Some media outlets have run with this, suggesting Meyer is going sit there with Brady Hoke, Bo Pelini, Bill O'Brien, Mark Dantonio, Jerry Kill, etc., and tell them it's time to step up their recruiting game. Can you imagine?
I wanted to make sure Meyer wasn't taken out of context, so I went back to listen to the interview. The question comes at the 2:25 mark:
Question: "Urban, you won two national titles in the SEC, and that league is on a heck of a roll, and I know you get asked this question all the time. ... You guys are on a heck of a roll right now, your rival to the north [Michigan] seems to be doing pretty good -- they had the nice class [Wednesday]. Is there any concern for you that the rest of the Big Ten isn’t holding up its end of the bargain, and do you think that’s important for what you’re trying to build here at Ohio State?"
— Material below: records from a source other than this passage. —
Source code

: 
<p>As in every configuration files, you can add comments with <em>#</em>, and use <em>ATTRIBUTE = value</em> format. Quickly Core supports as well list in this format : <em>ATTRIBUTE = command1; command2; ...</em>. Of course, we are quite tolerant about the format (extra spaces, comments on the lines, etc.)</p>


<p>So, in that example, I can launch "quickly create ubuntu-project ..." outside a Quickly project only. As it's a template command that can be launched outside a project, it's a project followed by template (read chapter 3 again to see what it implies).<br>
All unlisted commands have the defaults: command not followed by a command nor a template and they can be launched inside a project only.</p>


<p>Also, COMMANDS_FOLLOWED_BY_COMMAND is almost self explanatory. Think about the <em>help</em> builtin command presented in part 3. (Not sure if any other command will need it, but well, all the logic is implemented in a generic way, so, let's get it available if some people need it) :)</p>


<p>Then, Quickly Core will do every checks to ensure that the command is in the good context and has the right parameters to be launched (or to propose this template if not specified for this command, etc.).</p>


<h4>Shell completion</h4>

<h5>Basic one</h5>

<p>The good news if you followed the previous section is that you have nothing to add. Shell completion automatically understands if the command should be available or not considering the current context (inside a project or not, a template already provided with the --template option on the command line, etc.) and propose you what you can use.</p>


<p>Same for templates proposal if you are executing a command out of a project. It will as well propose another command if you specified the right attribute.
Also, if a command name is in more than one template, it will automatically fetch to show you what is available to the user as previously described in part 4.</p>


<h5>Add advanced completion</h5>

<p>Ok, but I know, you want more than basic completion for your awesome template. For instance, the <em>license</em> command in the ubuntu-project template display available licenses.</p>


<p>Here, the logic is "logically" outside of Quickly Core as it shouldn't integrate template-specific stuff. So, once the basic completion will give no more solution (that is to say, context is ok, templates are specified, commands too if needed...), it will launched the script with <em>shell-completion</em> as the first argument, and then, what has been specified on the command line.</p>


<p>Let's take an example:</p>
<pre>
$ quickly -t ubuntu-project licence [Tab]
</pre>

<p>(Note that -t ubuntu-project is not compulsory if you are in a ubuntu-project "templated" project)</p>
Meyer: "Well, it’s not only important, it’s essential. It has to happen. And I don’t know enough about what goes on in the other programs. I know I have a lot of respect for the tradition and their historical success they’ve had, but we do need to as a conference need to keep pushing that envelope to be better. And I think ... our whole conversation [Monday] needs to be about how do we recruit? When you see 11 of the SEC teams are in the Top 25 in recruiting, that’s something we need to continue to work on and improve."
Here's the breakdown of the Top 40 classes, as ranked by Rivals.com:
SEC -- Alabama (1), Florida (4), LSU (6), Ole Miss (7), Auburn (8), Texas A&M (10), Georgia (12), South Carolina (16), Vanderbilt (19), Tennessee (20), Mississippi State (25), Arkansas (26), Kentucky (28), Missouri (39).
BIG TEN -- Ohio State (2), Michigan (5), Nebraska (17), Michigan State (38).
Now, if Meyer wants to lead a discussion about how to put the Big Ten, as a whole, in better position to recruit, more power to him. He has concerns about 11 a.m. (Central) kickoffs, for example, and the difficulty teams have getting recruits to campus in time after their Friday night games.
But he didn't handle the question very well. He could have taken the high road and been careful not to make it sound like he was calling out the other coaching staffs. His isn't the only one that recruits 24/7/365.
This year's 61st-ranked Gophers class can't match up with Ohio State's. Is that because Urban Meyer outhustled and outflanked Jerry Kill? Not necessarily. There are countless factors that go into it -- a program's recent success, facilities, game-day atmosphere, nearby talent pools.
Ohio State signed 10 players from Ohio, including five that are ranked as four-star recruits. Minnesota's talent crop was way down this year, so the Gophers signed one in-state kid and got the rest from 11 other states, including Florida (four), Georgia (three), Texas (two) and California (one).
Kill's staff combed the country, just as Meyer's did. The assistant coaches were everywhere, and Kill made home visits to all but one of the players Minnesota signed.
"This is the hardest as a head coach that I've gone in 32 years," Kill said Wednesday. "I mean, I have competed, hard. Because I know I have to."
So Meyer might have some ideas about game times and other logistics. But to suggest that he's going to give Kill and these other coaches a little kick in the butt Monday? Please.